## Source extract
━━━━━━━━━━━━━━━━━━━━

Kisspeptin inhibits a slow afterhyperpolarization current via protein kinase C and reduces spike frequency adaptation in GnRH neurons.

Kisspeptin signaling via its cognate receptor G protein-coupled receptor 54 (GPR54) in gonadotropin-releasing hormone (GnRH) neurons plays a critical role in regulating pituitary secretion of luteinizing hormone and thus reproductive function. GPR54 is G(q)-coupled to activation of phospholipase C and multiple second messenger signaling pathways. Previous studies have shown that kisspeptin potently depolarizes GnRH neurons through the activation of canonical transient receptor potential channels and inhibition of inwardly rectifying K(+) channels to generate sustained firing. Since the initial studies showing that kisspeptin has prolonged effects, the question has been why is there very little spike frequency adaption during sustained firing? Presently, we have discovered that kisspeptin reduces spike frequency adaptation and prolongs firing via the inhibition of a calcium-activated slow afterhyperpolarization current (I(sAHP)). GnRH neurons expressed two distinct I(sAHP), a kisspeptin-sensitive and an apamin-sensitive I(sAHP). Essentially, kisspeptin inhibited 50% of the I(sAHP) and apamin inhibited the other 50% of the current. Furthermore, the kisspeptin-mediated inhibition of I(sAHP) was abrogated by the protein kinase C (PKC) inhibitor calphostin C, and the PKC activator phorbol 12,13-dibutyrate mimicked and occluded any further effects of kisspeptin on I(sAHP). The protein kinase A (PKA) inhibitors H-89 and the Rp diastereomer of adenosine 3',5'-cyclic monophosphorothioate had no effect on the kisspeptin-mediated inhibition but were able to abrogate the inhibitory effects of forskolin on the I(sAHP), suggesting that PKA is not involved. Therefore, in addition to increasing the firing rate through an overt depolarization, kisspeptin can also facilitate sustained firing through inhibiting an apamin-insensitive I(sAHP) in GnRH neurons via a PKC.

━━━━━━━━━━━━━━━━━━━━

## Data for review
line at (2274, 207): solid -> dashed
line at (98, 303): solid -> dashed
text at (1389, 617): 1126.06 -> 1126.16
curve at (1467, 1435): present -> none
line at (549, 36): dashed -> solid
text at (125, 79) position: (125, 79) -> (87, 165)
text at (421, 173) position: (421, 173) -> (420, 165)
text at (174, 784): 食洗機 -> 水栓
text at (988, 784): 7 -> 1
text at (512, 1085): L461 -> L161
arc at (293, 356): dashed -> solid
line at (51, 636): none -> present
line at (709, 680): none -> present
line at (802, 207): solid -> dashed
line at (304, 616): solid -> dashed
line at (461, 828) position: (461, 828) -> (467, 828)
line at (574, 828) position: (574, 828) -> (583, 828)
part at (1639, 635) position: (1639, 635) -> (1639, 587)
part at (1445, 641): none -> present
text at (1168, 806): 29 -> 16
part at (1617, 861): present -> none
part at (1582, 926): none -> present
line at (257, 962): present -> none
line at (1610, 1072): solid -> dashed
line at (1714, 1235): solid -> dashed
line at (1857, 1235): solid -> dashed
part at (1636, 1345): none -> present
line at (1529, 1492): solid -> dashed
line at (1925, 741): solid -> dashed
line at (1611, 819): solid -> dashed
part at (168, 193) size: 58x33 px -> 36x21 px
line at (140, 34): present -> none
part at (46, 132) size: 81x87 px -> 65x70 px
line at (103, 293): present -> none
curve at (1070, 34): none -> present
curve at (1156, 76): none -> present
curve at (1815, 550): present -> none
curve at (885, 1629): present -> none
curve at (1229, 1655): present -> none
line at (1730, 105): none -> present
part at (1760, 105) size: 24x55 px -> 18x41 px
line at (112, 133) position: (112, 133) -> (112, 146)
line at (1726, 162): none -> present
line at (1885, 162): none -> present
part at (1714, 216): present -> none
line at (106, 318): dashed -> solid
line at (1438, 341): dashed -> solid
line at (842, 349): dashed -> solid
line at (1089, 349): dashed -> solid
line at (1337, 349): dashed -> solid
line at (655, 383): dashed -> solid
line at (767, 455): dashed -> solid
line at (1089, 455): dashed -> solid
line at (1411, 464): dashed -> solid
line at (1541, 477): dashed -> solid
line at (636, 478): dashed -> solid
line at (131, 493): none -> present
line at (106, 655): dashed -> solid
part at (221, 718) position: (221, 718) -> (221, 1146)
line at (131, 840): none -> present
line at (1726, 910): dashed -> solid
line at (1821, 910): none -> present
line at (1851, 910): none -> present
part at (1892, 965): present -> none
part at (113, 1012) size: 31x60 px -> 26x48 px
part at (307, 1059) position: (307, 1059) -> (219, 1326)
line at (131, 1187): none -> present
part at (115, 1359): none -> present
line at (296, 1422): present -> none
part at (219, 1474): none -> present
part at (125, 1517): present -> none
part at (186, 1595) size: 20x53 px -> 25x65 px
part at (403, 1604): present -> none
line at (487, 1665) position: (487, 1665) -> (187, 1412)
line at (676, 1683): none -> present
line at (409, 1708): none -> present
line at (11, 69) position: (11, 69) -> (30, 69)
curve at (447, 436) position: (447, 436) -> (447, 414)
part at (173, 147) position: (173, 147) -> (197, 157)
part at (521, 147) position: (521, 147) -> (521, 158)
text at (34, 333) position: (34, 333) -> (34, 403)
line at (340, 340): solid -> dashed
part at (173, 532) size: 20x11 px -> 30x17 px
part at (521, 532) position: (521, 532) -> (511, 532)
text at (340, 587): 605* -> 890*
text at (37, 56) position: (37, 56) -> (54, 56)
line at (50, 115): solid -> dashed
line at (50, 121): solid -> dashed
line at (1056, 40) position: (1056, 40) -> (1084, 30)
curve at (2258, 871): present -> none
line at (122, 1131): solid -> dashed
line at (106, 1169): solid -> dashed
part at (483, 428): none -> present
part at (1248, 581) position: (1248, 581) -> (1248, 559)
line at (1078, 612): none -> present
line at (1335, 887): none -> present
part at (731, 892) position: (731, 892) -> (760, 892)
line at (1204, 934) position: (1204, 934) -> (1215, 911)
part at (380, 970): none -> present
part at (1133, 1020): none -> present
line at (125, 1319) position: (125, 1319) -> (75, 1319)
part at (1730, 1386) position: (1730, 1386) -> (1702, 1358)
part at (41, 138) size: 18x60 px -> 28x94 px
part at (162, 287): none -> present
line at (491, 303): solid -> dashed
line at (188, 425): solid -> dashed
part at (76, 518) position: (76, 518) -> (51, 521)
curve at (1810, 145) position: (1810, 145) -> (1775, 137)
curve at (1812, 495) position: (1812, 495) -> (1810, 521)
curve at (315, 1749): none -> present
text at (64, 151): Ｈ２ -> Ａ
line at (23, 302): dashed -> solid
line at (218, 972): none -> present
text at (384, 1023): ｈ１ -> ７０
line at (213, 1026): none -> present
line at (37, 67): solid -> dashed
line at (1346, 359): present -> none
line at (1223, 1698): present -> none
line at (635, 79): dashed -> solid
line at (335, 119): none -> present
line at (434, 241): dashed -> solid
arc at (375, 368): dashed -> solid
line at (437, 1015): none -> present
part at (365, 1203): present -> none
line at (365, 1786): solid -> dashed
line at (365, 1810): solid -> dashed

━━━━━━━━━━━━━━━━━━━━

Copy the kisspeptin abstract in full, word for word. The rows come from a separate source.

## Exercise response
Kisspeptin inhibits a slow afterhyperpolarization current via protein kinase C and reduces spike frequency adaptation in GnRH neurons.

Kisspeptin signaling via its cognate receptor G protein-coupled receptor 54 (GPR54) in gonadotropin-releasing hormone (GnRH) neurons plays a critical role in regulating pituitary secretion of luteinizing hormone and thus reproductive function. GPR54 is G(q)-coupled to activation of phospholipase C and multiple second messenger signaling pathways. Previous studies have shown that kisspeptin potently depolarizes GnRH neurons through the activation of canonical transient receptor potential channels and inhibition of inwardly rectifying K(+) channels to generate sustained firing. Since the initial studies showing that kisspeptin has prolonged effects, the question has been why is there very little spike frequency adaption during sustained firing? Presently, we have discovered that kisspeptin reduces spike frequency adaptation and prolongs firing via the inhibition of a calcium-activated slow afterhyperpolarization current (I(sAHP)). GnRH neurons expressed two distinct I(sAHP), a kisspeptin-sensitive and an apamin-sensitive I(sAHP). Essentially, kisspeptin inhibited 50% of the I(sAHP) and apamin inhibited the other 50% of the current. Furthermore, the kisspeptin-mediated inhibition of I(sAHP) was abrogated by the protein kinase C (PKC) inhibitor calphostin C, and the PKC activator phorbol 12,13-dibutyrate mimicked and occluded any further effects of kisspeptin on I(sAHP). The protein kinase A (PKA) inhibitors H-89 and the Rp diastereomer of adenosine 3',5'-cyclic monophosphorothioate had no effect on the kisspeptin-mediated inhibition but were able to abrogate the inhibitory effects of forskolin on the I(sAHP), suggesting that PKA is not involved. Therefore, in addition to increasing the firing rate through an overt depolarization, kisspeptin can also facilitate sustained firing through inhibiting an apamin-insensitive I(sAHP) in GnRH neurons via a PKC.